Department of Medicine, Taipei Veterans General Hospital, Taipei, Taiwan.
Faculty of medicine, School of Medicine, National Yang-Ming University, Taipei, Taiwan.
Clin Sci (Lond). 2020 Aug 14;134(15):2055-2073. doi: 10.1042/CS20200452.
BACKGROUNDS/AIMS: The present study explores the potential of chronic treatment with the Foresaid X receptor (FXR) agonist obeticholic acid (OCA), which inhibits oxidative stress-related pathogenesis, in ascitic cirrhotic rats with hepatorenal syndrome (HRS) developed 6 weeks after bile duct ligation (BDL).
Systemic, splanchnic, and renal hemodynamics and pathogenic cascades were measured in ascitic BDL and sham rats receiving 2-weeks of either vehicle or OCA treatments (sham-OCA and BDL-OCA groups), and NRK-52E cells, rat kidney tubular epithelial cells.
Chronic OCA treatment significantly normalized portal hypertension, glomerular filtration rate, urine output, renal blood flow; decreased ascites, renal vascular resistance, serum creatinine, and the release of renal tubular damage markers, including urinary neutrophil gelatinase-associated lipocalin (uNGAL) and kidney injury moleculae-1 (uKim-1) in BDL-OCA rats. In the BDL group, inhibition of the renal oxidative stress (8-iso-PGF2α)-activated cyclooxygenase-thromboxane A2 [COX-TXA2] pathway, apoptosis, and tubular injury accompanied by a decrease in hyper-responsiveness to the vasoconstrictor 8-iso-PGF2α in perfused kidneys. In vitro experiments revealed that 8-iso-PGF2α induced oxidative stress, release of reactive oxygen species, and cell apoptosis, which were reversed by concomitant incubation with the FXR agonist.

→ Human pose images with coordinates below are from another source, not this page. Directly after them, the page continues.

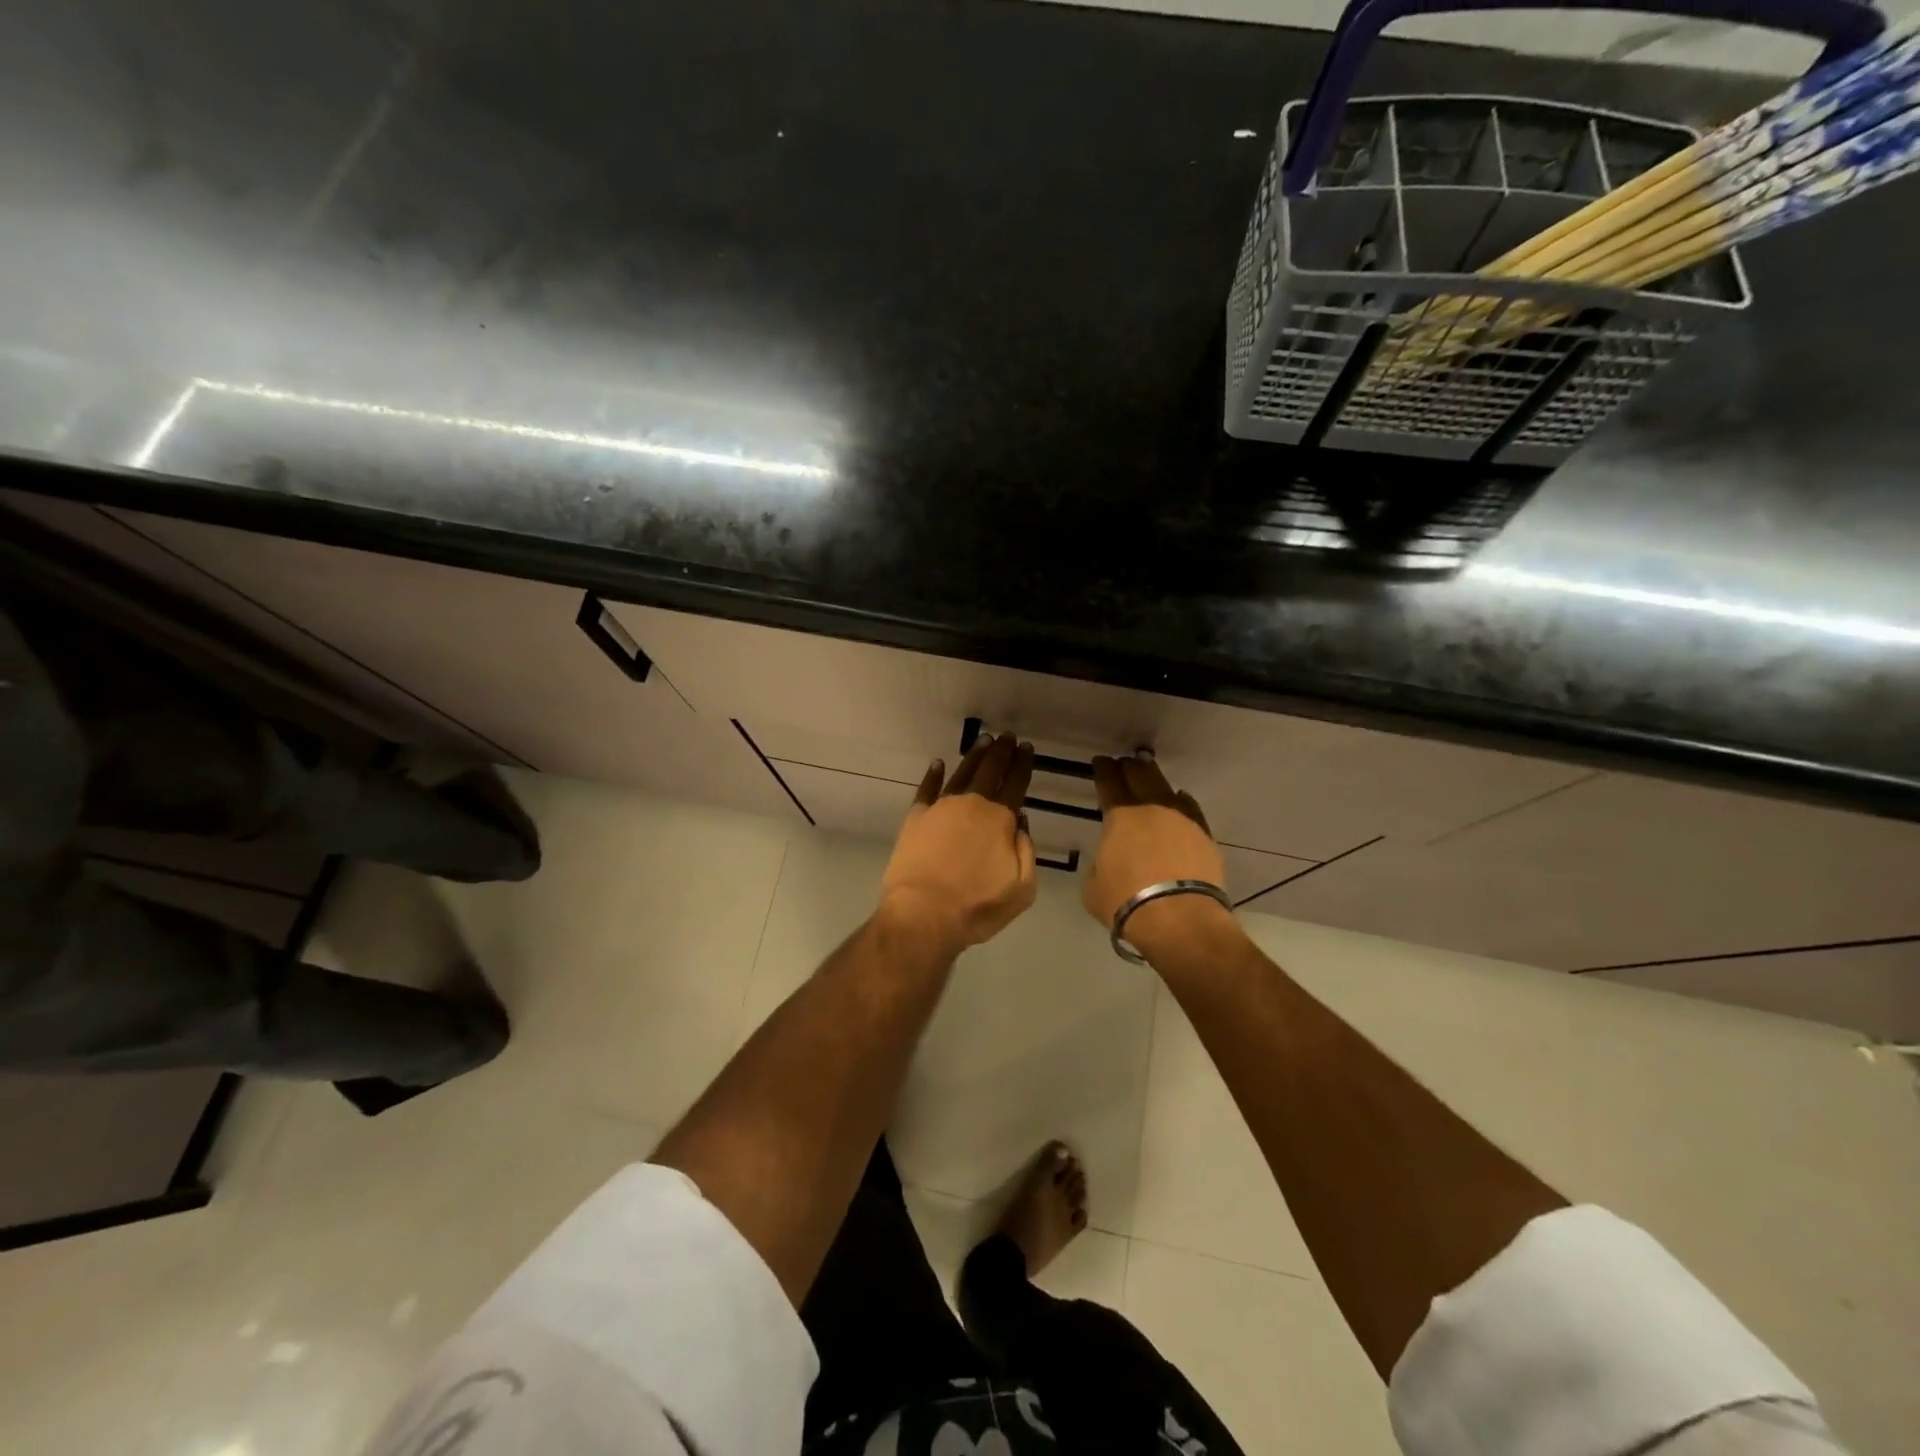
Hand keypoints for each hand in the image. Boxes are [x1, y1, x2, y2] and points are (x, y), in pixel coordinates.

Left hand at [880, 734, 1037, 954]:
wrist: (923, 914)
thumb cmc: (977, 907)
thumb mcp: (1021, 889)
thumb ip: (1027, 851)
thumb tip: (1021, 822)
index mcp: (1000, 819)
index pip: (1016, 784)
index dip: (1023, 765)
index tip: (1027, 748)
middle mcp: (972, 805)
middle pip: (990, 771)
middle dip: (1002, 752)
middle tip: (1008, 737)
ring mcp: (941, 808)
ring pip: (961, 773)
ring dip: (974, 756)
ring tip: (984, 741)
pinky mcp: (916, 818)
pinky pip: (927, 789)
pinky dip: (933, 774)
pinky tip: (938, 763)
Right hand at [1084, 754, 1237, 958]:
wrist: (1181, 920)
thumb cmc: (1127, 902)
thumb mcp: (1093, 886)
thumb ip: (1100, 864)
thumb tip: (1109, 861)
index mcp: (1120, 816)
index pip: (1109, 782)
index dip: (1103, 770)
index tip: (1100, 762)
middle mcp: (1153, 809)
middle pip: (1141, 775)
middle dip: (1130, 767)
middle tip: (1124, 764)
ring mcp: (1183, 820)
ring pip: (1168, 789)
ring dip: (1156, 781)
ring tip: (1150, 779)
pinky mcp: (1205, 837)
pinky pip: (1190, 810)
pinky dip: (1181, 803)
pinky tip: (1179, 803)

Through the inhibition of renal 8-iso-PGF2α production and the down-regulation of the COX-TXA2 pathway, our study suggests that chronic OCA treatment can ameliorate the HRS in ascitic cirrhotic rats. Thus, OCA is an agent with antioxidative stress, antivasoconstrictive, antiapoptotic properties which benefit ascitic, cirrhotic rats with systemic, hepatic, and renal abnormalities.
背景/目的:本研究探讨了慢性治疗法尼醇 X 受体(FXR)激动剂奥贝胆酸(OCA)的潜力,OCA 可抑制与氧化应激相关的发病机制,在胆管结扎(BDL)后 6 周发展为肝肾综合征(HRS)的腹水肝硬化大鼠中。
在接受 2 周载体或 OCA 治疗的腹水 BDL 和假手术大鼠(假手术-OCA 和 BDL-OCA 组)以及 NRK-52E 细胞(大鼠肾小管上皮细胞)中测量全身、内脏和肾脏血液动力学和发病机制级联。
慢性 OCA 治疗可显著使门静脉高压、肾小球滤过率、尿量、肾血流量正常化;降低腹水、肾血管阻力、血清肌酐和肾小管损伤标志物的释放,包括尿中性粒细胞明胶酶相关脂质运载蛋白(uNGAL)和肾损伤分子 1(uKim-1)在 BDL-OCA 大鼠中。在 BDL 组中,抑制肾氧化应激(8-异前列腺素 F2α)-激活的环加氧酶-血栓素 A2 [COX-TXA2] 途径、细胞凋亡和管状损伤伴随着对灌注肾脏中血管收缩剂 8-异前列腺素 F2α的超反应性降低。体外实验表明,8-异前列腺素 F2α诱导氧化应激、活性氧物质的释放和细胞凋亡,这些都被 FXR 激动剂同时孵育所逆转。
通过抑制肾脏 8-异前列腺素 F2α的产生和下调 COX-TXA2 途径,我们的研究表明,慢性 OCA 治疗可以改善腹水肝硬化大鼠的 HRS。因此,OCA 是一种具有抗氧化应激、抗血管收缩、抗细胞凋亡作用的药物,有益于有全身、肝脏和肾脏异常的腹水、肝硬化大鼠。